**What is needed:** Present the count of lines in the entries below that hold "donde", and present nothing else.

**Data supplied:**
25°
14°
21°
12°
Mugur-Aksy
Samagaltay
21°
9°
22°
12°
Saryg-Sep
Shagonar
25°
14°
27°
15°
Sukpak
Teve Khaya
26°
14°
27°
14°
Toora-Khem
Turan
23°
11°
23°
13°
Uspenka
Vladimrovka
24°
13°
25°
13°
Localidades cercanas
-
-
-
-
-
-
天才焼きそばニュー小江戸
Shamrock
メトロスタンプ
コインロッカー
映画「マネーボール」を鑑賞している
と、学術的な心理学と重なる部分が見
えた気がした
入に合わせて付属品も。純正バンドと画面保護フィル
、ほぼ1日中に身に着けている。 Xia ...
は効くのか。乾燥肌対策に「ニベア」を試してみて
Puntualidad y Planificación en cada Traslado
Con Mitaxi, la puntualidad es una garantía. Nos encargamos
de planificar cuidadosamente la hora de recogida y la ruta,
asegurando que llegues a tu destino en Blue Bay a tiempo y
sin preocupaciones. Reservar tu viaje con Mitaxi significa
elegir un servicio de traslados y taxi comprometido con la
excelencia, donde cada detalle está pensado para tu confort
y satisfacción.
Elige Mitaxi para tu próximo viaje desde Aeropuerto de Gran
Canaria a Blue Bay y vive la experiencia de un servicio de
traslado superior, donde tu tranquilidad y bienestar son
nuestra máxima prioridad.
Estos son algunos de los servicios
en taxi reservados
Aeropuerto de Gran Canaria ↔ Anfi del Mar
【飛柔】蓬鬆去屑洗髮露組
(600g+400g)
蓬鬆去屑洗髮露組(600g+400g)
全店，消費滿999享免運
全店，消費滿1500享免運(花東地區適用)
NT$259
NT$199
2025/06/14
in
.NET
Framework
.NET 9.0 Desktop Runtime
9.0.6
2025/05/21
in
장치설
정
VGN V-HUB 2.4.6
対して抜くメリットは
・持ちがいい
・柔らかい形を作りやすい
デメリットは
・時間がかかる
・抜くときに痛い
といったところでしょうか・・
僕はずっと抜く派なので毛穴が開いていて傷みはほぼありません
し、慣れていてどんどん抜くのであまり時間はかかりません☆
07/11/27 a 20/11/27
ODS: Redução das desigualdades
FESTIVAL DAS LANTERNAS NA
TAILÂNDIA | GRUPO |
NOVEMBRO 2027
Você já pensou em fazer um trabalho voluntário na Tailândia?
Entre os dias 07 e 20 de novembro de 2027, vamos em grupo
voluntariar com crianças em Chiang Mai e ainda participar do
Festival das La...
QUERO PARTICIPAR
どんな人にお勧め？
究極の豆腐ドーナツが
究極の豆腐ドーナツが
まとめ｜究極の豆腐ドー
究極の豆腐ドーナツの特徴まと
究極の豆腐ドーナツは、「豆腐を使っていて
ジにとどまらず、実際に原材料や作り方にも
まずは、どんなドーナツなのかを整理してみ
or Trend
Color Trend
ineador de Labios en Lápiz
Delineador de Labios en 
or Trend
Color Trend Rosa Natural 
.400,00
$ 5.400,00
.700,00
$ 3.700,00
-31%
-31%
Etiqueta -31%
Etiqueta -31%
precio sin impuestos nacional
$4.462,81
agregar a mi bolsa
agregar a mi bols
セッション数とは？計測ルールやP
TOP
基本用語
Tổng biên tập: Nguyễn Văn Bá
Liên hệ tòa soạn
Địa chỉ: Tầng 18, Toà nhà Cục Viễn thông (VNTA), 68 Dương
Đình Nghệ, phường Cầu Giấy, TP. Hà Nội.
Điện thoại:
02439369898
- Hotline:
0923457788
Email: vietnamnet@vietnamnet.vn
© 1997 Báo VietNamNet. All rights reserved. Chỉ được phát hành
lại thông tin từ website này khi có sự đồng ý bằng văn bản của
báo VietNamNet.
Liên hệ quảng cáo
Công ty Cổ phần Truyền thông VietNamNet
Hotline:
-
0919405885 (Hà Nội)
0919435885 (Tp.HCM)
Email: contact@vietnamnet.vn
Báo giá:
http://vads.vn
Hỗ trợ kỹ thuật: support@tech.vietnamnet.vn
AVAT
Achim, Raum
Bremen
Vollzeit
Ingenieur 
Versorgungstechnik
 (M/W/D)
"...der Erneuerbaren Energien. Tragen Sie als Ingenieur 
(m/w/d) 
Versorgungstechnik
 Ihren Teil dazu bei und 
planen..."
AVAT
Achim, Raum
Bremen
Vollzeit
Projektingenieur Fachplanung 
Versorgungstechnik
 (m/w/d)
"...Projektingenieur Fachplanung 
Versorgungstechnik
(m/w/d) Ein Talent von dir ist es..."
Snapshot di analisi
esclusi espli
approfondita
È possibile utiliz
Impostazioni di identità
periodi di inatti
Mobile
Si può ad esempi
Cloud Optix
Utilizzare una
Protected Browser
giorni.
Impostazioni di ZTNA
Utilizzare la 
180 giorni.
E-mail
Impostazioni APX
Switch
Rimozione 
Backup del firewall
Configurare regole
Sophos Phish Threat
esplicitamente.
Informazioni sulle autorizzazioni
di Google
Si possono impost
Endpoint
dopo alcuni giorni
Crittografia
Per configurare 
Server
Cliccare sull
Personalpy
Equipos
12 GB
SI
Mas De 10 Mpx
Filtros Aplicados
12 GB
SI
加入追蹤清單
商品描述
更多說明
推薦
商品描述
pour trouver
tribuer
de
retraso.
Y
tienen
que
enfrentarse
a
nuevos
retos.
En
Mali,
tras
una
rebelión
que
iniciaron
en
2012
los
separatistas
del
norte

**Result for this task:** 2